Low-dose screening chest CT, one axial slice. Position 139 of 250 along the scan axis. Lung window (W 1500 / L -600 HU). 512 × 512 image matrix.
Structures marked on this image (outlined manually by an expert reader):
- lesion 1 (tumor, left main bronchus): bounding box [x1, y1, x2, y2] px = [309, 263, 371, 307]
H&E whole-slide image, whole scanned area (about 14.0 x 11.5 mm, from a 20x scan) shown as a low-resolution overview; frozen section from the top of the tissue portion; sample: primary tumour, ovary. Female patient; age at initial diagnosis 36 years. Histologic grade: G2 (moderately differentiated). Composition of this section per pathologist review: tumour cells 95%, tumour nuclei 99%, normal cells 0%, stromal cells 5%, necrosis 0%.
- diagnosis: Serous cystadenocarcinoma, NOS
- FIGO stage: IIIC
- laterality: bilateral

-- -- --

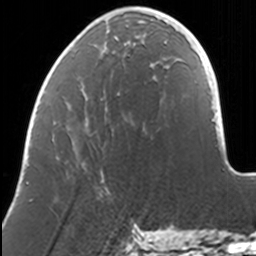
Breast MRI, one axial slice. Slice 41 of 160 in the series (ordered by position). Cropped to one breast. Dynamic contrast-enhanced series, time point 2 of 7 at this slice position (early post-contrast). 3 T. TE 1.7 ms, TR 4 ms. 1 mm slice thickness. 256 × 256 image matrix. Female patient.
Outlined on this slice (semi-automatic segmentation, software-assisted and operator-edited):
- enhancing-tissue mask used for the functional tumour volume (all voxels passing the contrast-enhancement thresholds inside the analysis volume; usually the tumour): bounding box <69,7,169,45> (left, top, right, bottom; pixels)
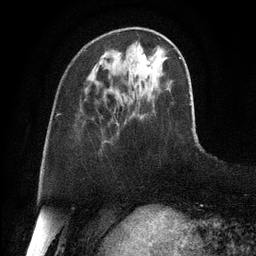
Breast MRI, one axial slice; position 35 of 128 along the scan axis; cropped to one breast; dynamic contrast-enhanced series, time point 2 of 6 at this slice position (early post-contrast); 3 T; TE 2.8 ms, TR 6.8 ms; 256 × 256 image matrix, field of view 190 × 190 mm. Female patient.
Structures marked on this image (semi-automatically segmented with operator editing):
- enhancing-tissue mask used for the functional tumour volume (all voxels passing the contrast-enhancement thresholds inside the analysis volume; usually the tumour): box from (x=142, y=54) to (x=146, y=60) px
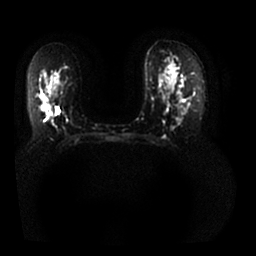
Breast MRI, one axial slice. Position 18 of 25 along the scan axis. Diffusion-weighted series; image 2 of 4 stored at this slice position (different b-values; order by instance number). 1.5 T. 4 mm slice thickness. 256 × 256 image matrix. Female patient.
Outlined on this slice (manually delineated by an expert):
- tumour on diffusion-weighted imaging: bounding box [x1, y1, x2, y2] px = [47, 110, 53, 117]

-- -- --

_WHAT YOU SHOULD DO_: Lines with "diagnosis" in them are what the answer must contain; copy each from the records above.

_ANSWER SPACE_:
H&E whole-slide image, whole scanned area (about 14.0 x 11.5 mm, from a 20x scan) shown as a low-resolution overview; frozen section from the top of the tissue portion; sample: primary tumour, ovary. Female patient; age at initial diagnosis 36 years. Histologic grade: G2 (moderately differentiated). Composition of this section per pathologist review: tumour cells 95%, tumour nuclei 99%, normal cells 0%, stromal cells 5%, necrosis 0%.
- diagnosis: Serous cystadenocarcinoma, NOS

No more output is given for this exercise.